Published on November 30, 2023, 7:55 am

Generative AI: Overcoming Challenges to Adoption

The public release of ChatGPT one year ago sparked a race among businesses to incorporate generative AI into their workflows. However, despite the widespread adoption, CIOs still face obstacles in fully implementing the technology.

Many companies saw the potential of generative AI and adjusted their product roadmaps and talent priorities accordingly. According to SoftBank data, nearly one-third of CTOs changed their strategies due to generative AI. And according to a PwC survey, more than half of executives reported implementing generative AI to some extent within their organizations.

As companies began experimenting with generative AI, concerns emerged regarding costs, copyright issues, and data protection. Transparency surrounding AI systems also became an important topic of public discussion. Nevertheless, businesses were determined to reap the benefits of generative AI adoption.

While generative AI and its underlying large language models are becoming common in enterprise tech stacks, there are still challenges that CIOs must navigate carefully. It is crucial for leaders to understand when generative AI may not be the best tool for certain tasks.

One of the main hurdles is that most foundational models require large data sets that many businesses do not have access to.
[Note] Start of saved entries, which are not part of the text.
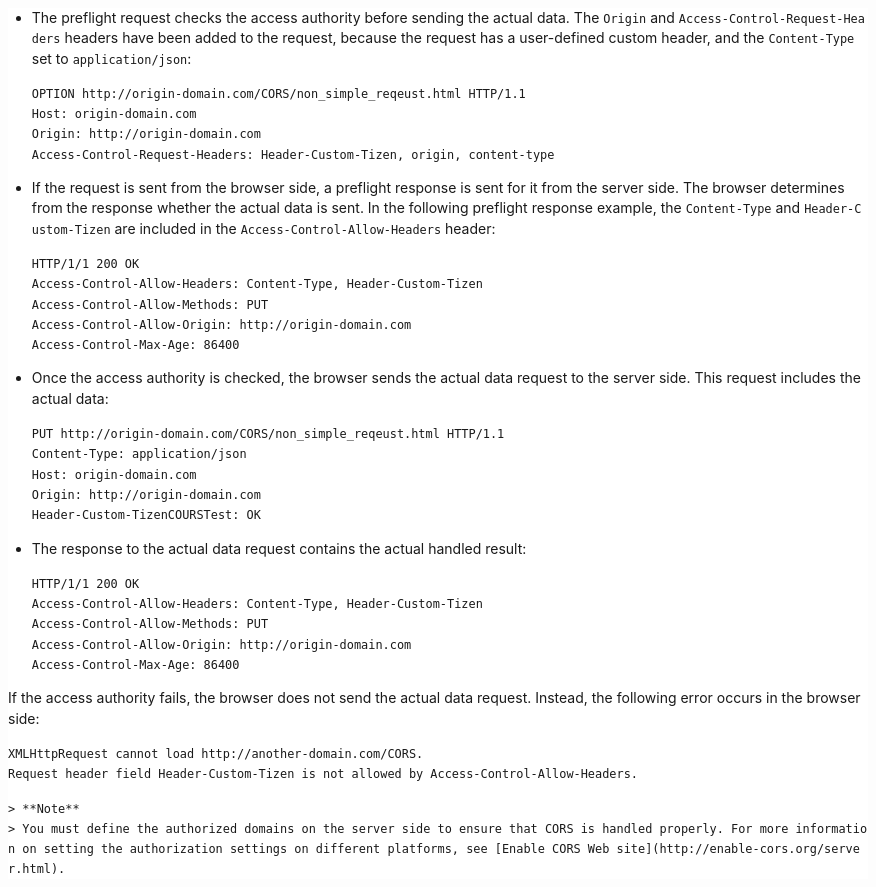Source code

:    - The preflight request checks the access authority before sending the actual data. The `Origin` and `Access-Control-Request-Headers` headers have been added to the request, because the request has a user-defined custom header, and the `Content-Type` set to `application/json`:

     ```
     OPTION http://origin-domain.com/CORS/non_simple_reqeust.html HTTP/1.1
     Host: origin-domain.com
     Origin: http://origin-domain.com
     Access-Control-Request-Headers: Header-Custom-Tizen, origin, content-type

     ```

   - If the request is sent from the browser side, a preflight response is sent for it from the server side. The browser determines from the response whether the actual data is sent. In the following preflight response example, the `Content-Type` and `Header-Custom-Tizen` are included in the `Access-Control-Allow-Headers` header:

     ```
     HTTP/1/1 200 OK
     Access-Control-Allow-Headers: Content-Type, Header-Custom-Tizen
     Access-Control-Allow-Methods: PUT
     Access-Control-Allow-Origin: http://origin-domain.com
     Access-Control-Max-Age: 86400

     ```

   - Once the access authority is checked, the browser sends the actual data request to the server side. This request includes the actual data:

     ```
     PUT http://origin-domain.com/CORS/non_simple_reqeust.html HTTP/1.1
     Content-Type: application/json
     Host: origin-domain.com
     Origin: http://origin-domain.com
     Header-Custom-TizenCOURSTest: OK
     ```

   - The response to the actual data request contains the actual handled result:

     ```
     HTTP/1/1 200 OK
     Access-Control-Allow-Headers: Content-Type, Header-Custom-Tizen
     Access-Control-Allow-Methods: PUT
     Access-Control-Allow-Origin: http://origin-domain.com
     Access-Control-Max-Age: 86400

     ```

   If the access authority fails, the browser does not send the actual data request. Instead, the following error occurs in the browser side:

   ```
   XMLHttpRequest cannot load http://another-domain.com/CORS.
   Request header field Header-Custom-Tizen is not allowed by Access-Control-Allow-Headers.

   ```

	> **Note**
	> You must define the authorized domains on the server side to ensure that CORS is handled properly. For more information on setting the authorization settings on different platforms, see [Enable CORS Web site](http://enable-cors.org/server.html).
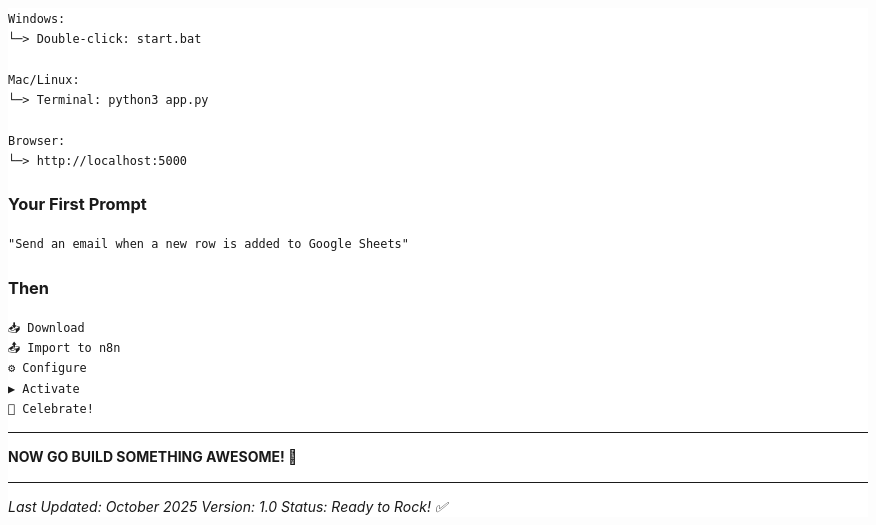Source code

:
 ```
Windows:
└─> Double-click: start.bat

Mac/Linux:
└─> Terminal: python3 app.py

Browser:
└─> http://localhost:5000
```

### Your First Prompt

```
"Send an email when a new row is added to Google Sheets"
```

### Then

```
📥 Download
📤 Import to n8n
⚙️ Configure
▶️ Activate
🎉 Celebrate!
```

---

**NOW GO BUILD SOMETHING AWESOME! 🚀**

---

*Last Updated: October 2025*
*Version: 1.0*
*Status: Ready to Rock! ✅*
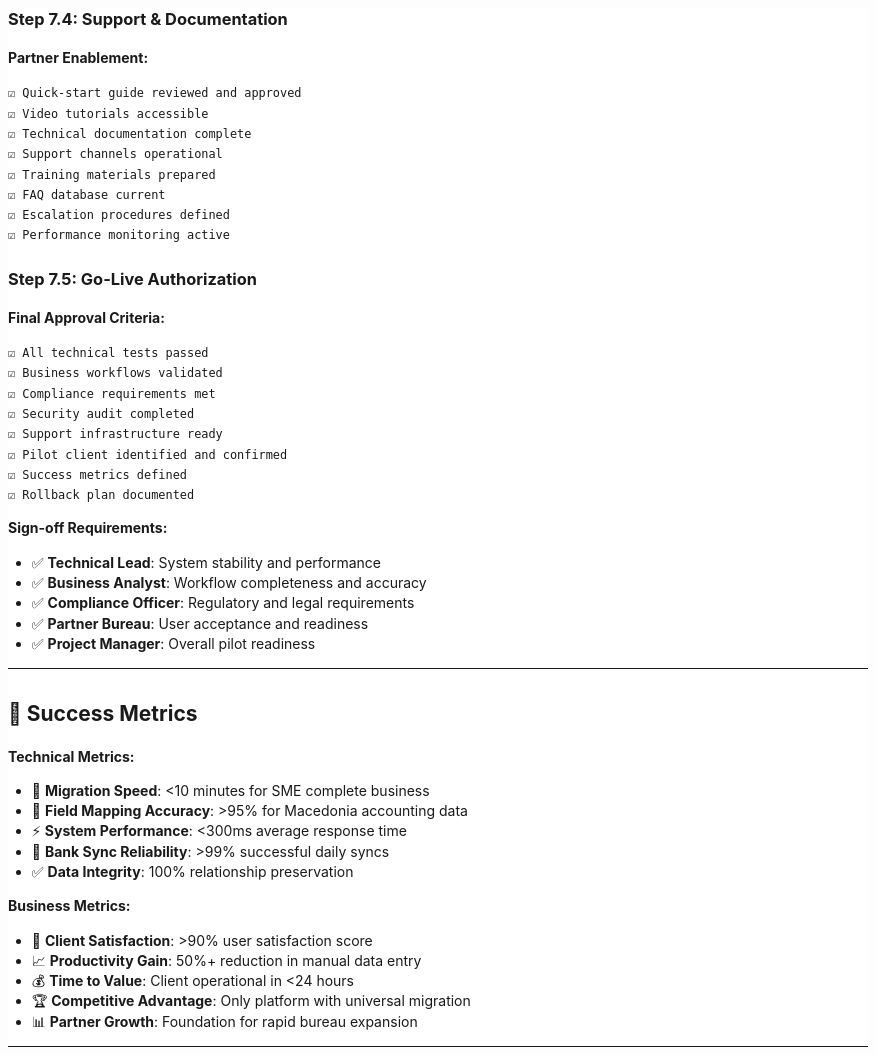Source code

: ### **Step 7.4: Support & Documentation**

**Partner Enablement:**
```
☑ Quick-start guide reviewed and approved
☑ Video tutorials accessible
☑ Technical documentation complete
☑ Support channels operational
☑ Training materials prepared
☑ FAQ database current
☑ Escalation procedures defined
☑ Performance monitoring active
```

### **Step 7.5: Go-Live Authorization**

**Final Approval Criteria:**
```
☑ All technical tests passed
☑ Business workflows validated
☑ Compliance requirements met
☑ Security audit completed
☑ Support infrastructure ready
☑ Pilot client identified and confirmed
☑ Success metrics defined
☑ Rollback plan documented
```

**Sign-off Requirements:**
- ✅ **Technical Lead**: System stability and performance
- ✅ **Business Analyst**: Workflow completeness and accuracy  
- ✅ **Compliance Officer**: Regulatory and legal requirements
- ✅ **Partner Bureau**: User acceptance and readiness
- ✅ **Project Manager**: Overall pilot readiness

---

## 🎯 Success Metrics

**Technical Metrics:**
- 🚀 **Migration Speed**: <10 minutes for SME complete business
- 🎯 **Field Mapping Accuracy**: >95% for Macedonia accounting data
- ⚡ **System Performance**: <300ms average response time
- 🔄 **Bank Sync Reliability**: >99% successful daily syncs
- ✅ **Data Integrity**: 100% relationship preservation

**Business Metrics:**
- 👥 **Client Satisfaction**: >90% user satisfaction score
- 📈 **Productivity Gain**: 50%+ reduction in manual data entry
- 💰 **Time to Value**: Client operational in <24 hours
- 🏆 **Competitive Advantage**: Only platform with universal migration
- 📊 **Partner Growth**: Foundation for rapid bureau expansion

---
Additionally, according to a report from Stanford University, MIT, and Princeton University, the transparency of major foundational model developers has room for improvement. The researchers scored models based on the transparency of resources used for building the model as well as downstream use. While some models received decent scores (e.g., Meta’s Llama 2 with 54 out of 100), others fared poorly (e.g., Amazon’s Titan with only 12%).

Technology leaders may be familiar with working with vendors but may not know what questions to ask about model details and limitations. This lack of clarity makes it essential for CIOs to tread carefully when adopting these technologies.

Despite these challenges, businesses continue to push forward. However, promoting responsible and ethical AI practices is crucial for maintaining customer trust and avoiding negative consequences. A QuantumBlack survey revealed that while the majority of businesses were not actively working to mitigate risks associated with AI, those that were took steps such as implementing acceptable use policies and providing training opportunities.

To ensure responsible AI development and use, some companies have formed compliance and cybersecurity teams dedicated to understanding the evolving landscape. Principal Financial Group, for example, has established a team of experts to refine their policy on AI and support responsible exploration.

Vendors themselves have also responded to concerns around generative AI adoption. OpenAI has added security guardrails and privacy options to its chatbot ChatGPT, while Microsoft and Google have indicated their willingness to assist customers facing legal risks related to their products and services.

Looking ahead, more business leaders plan on investing in responsible AI by 2024 than they did in 2023 according to AWS research conducted by Morning Consult. Many recognize the importance of fair, accurate, secure, safe, transparent, and inclusive AI practices.

In conclusion, despite the hype surrounding generative AI, businesses are still in the early stages of implementation. It is crucial for organizations to develop strategies that align with their unique needs rather than adopting generative AI simply because it’s trending. Leaders must be cautious about the challenges associated with data availability and model transparency. By prioritizing responsibility and taking into account potential risks, businesses can navigate the path towards successful generative AI adoption.